To help you choose, the Iconic Cycle Routes, or the iconic cycle routes of Flanders (at www.fiandreinbici.com all the information, includes GPX tracks). These routes connect the best of the region and have different lengths and difficulties, from one to three. So they are suitable for everyone, modular if you don’t want to complete them completely or if you want to take detours, and they carry signs in both directions. You can then choose which direction you want to ride, where you want to start or end, like those who have been there before you.

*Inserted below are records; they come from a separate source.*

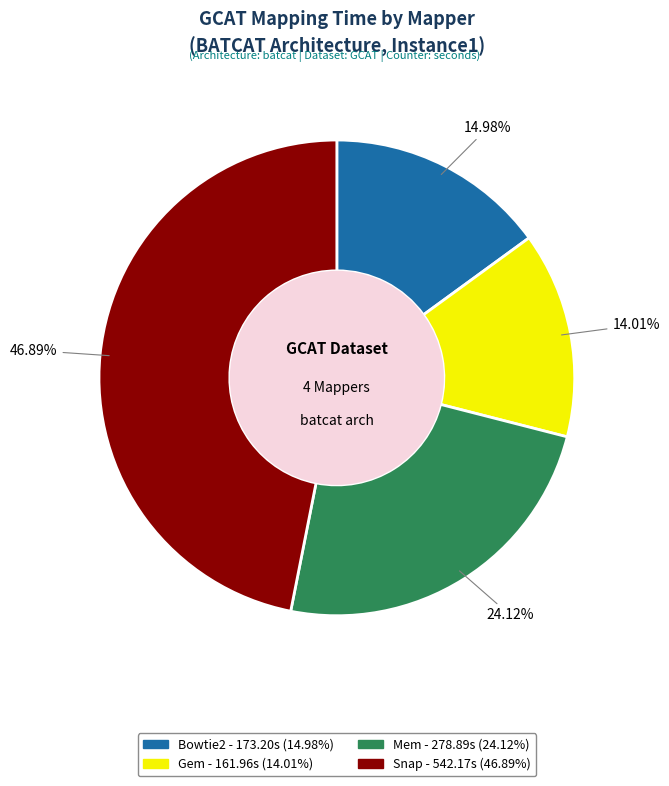

How many slices are in this pie chart?

4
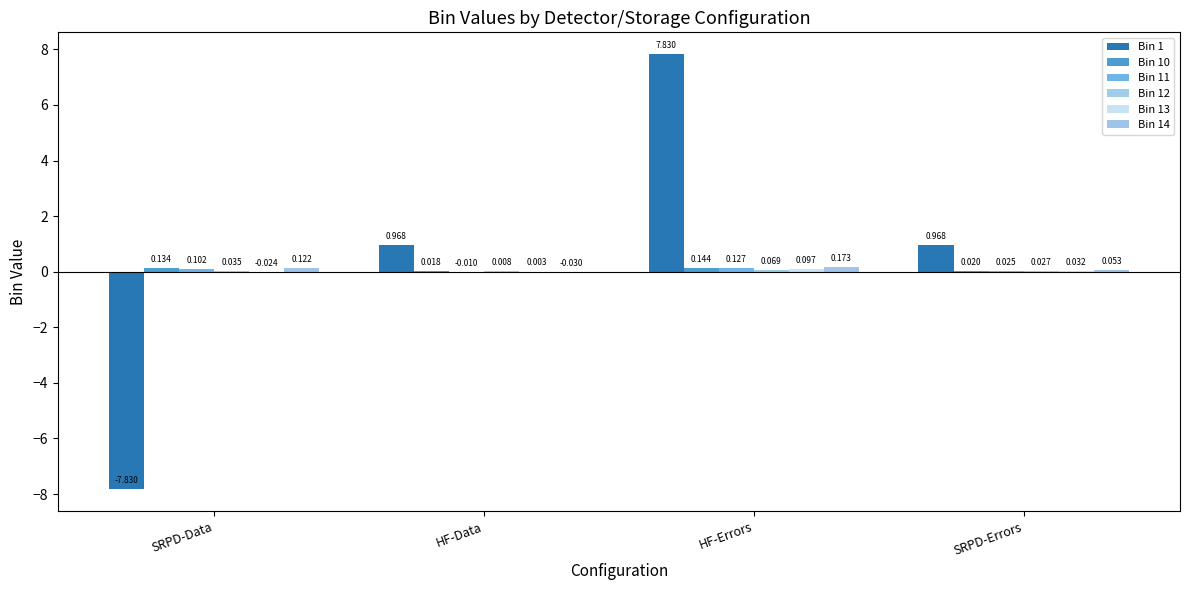

How many groups of bars are there?

4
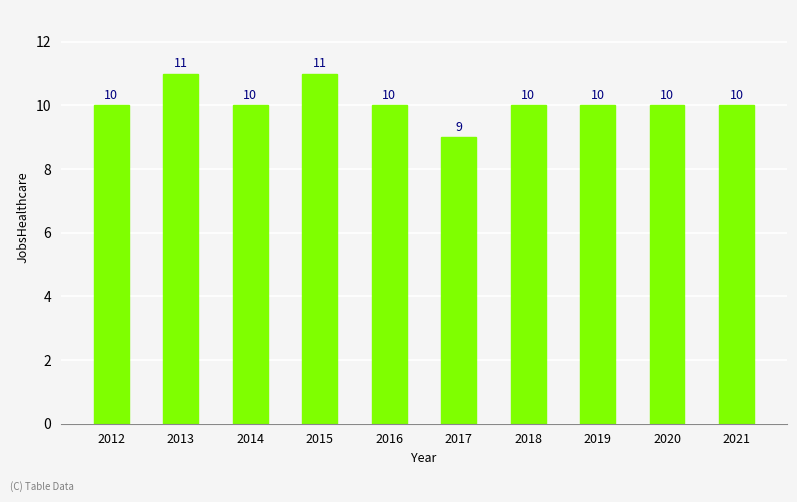

The value at 2012 is 10. True or false?

True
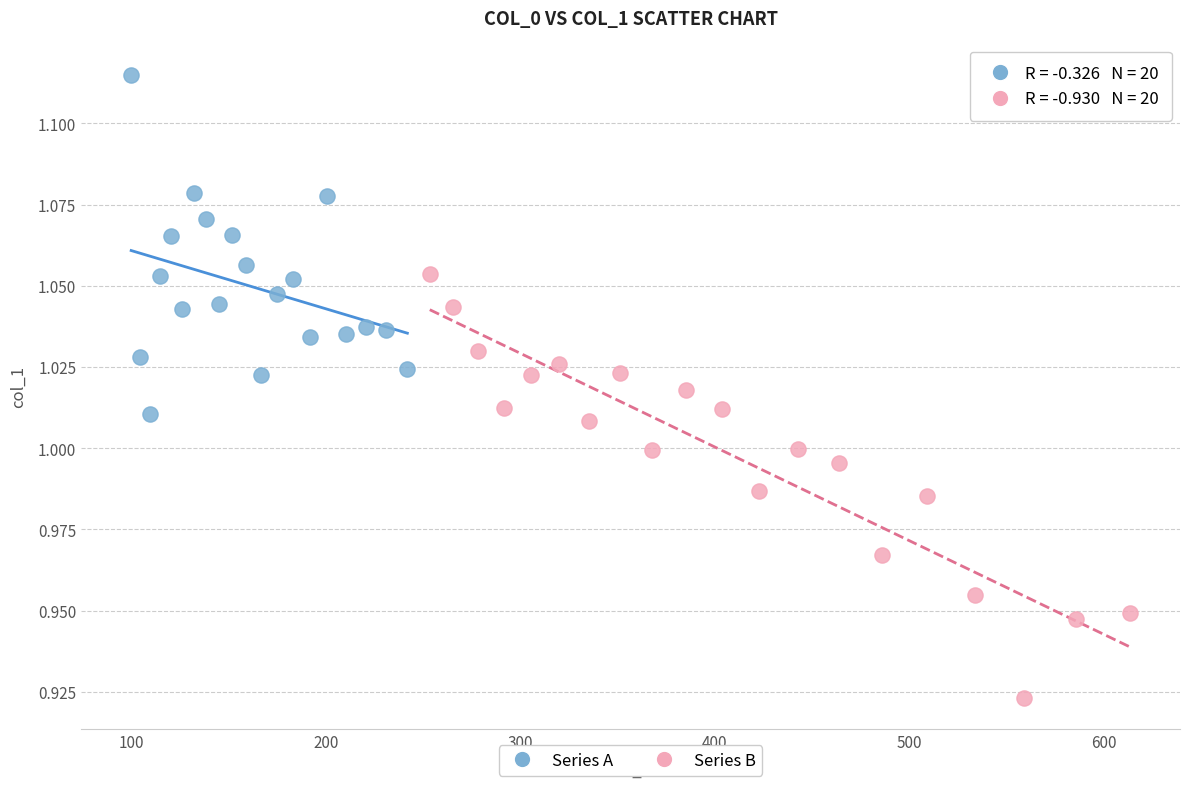

Which series contains the lowest Y value?

Series B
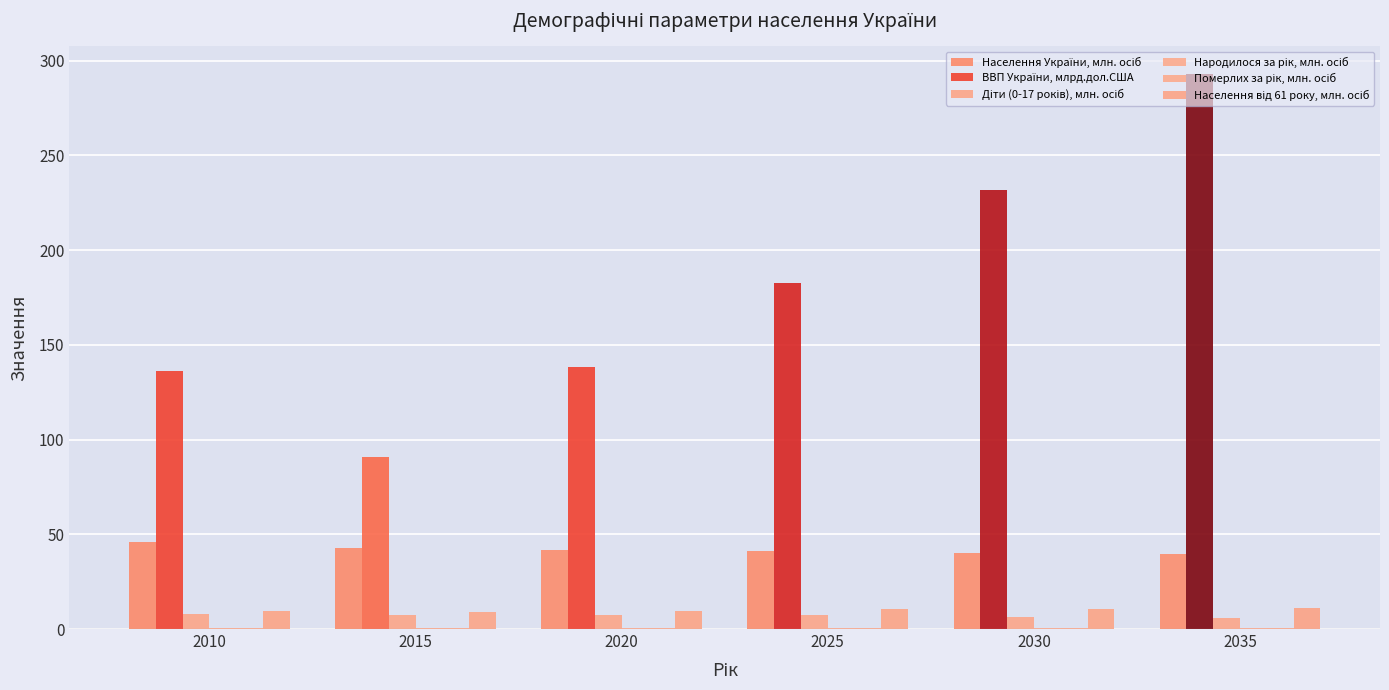

What is the maximum value for Народилося за рік, млн. осіб?

0.5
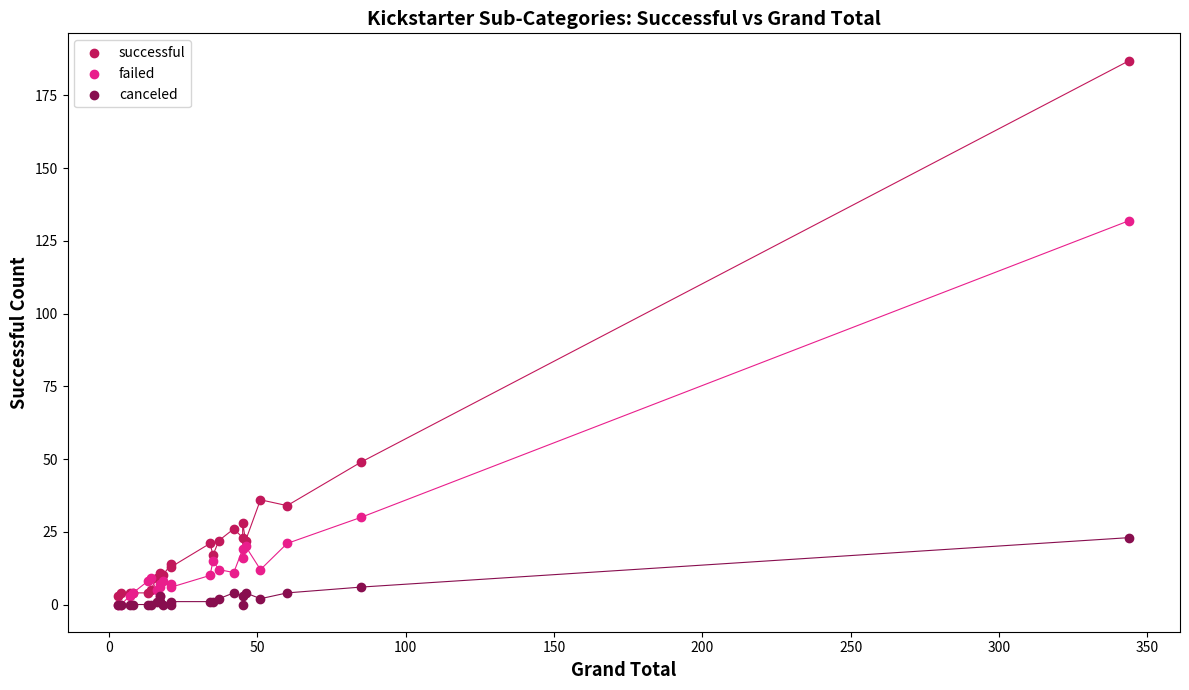

In the failed series, what Y value is closest to 66?

30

The easiest routes: waterways

Water distinguishes the four simplest iconic Flanders bike routes, with difficulty level one. The coastal route, 85 km, takes you along the beach overlooking the North Sea, through dunes and forests, and explores the vast flat polder landscapes, discovering the history of coastal life. Sixty-three, on the other hand, are the kilometers, partly pedaled on the banks of one of Europe’s great rivers, of theMeuse route, where you can meet migratory birds and animals in the wild, and visit picturesque villages. Nature and iconic architecture also alternate along the 181 km of theScheldt route, the river that connects Ghent and Antwerp and is crossed several times by ferry along the way, offering moments to rest the legs but not the eyes. And finally, the water of the bathing lakes touched by theKempen route, with extremely varied landscapes: moors, forests, desert dunes and ancient mining sites. But the real treat along this route is the possibility of pedaling suspended from the ground, at the height of tree canopies.

Flanders, the waterways
Flanders, the waterways

The intermediate routes: through history

The iconic routes with difficulty two are those that best tell the story of Flanders, starting with the Flanders Fields, the territories that were the scene of World War I. Bunkers, trenches, craters left by bombs, underground tunnels, but above all the touching silence in military cemeteries: the 100 km of the’14-’18 itinerary are a ride through memory. Theart cities itinerary on the other hand, is significantly longer, 342 km, but it is one of the most attractive iconic itineraries for first-time visitors to Flanders: the cities of Brussels, Leuven, Antwerp, Mechelen, Ghent, Bruges, and Ostend in one route rich in art and culture.

Flanders, Leuven
Flanders, Leuven

The most challenging routes: gradients and lengths for those with legs

The gentle landscapes of the Flemish countryside may fool the mind, but not the legs. Hills and slopes create unique vistas that must be mastered. The green belt route surrounds Brussels with 126 km of continuous ups and downs, through Bruegel and hop country, past castles and stops for a beer geuze. The 459-kilometerHill Route reflects the name: a challenging ride through southern Flanders, from east to west to the famous Flemish Ardennes of champions, always dotted with tasty stages. Last, but first in length, the
Flanders route
: 962 km from the countryside to the sea, passing through cities of art and small historic villages, is the long-distance route that combines the iconic bicycle routes throughout Flanders.

Flanders, the coast
Flanders, the coast

Accessibility

Flanders has the ambition to be a destination for pleasant vacations suitable for everyone: from the youngest to seniors, for tourists with or without disabilities or those who need special attention. A cycling vacation is no exception: bike paths can also be the destination for those with special needs, for a complete experience of Flemish culture!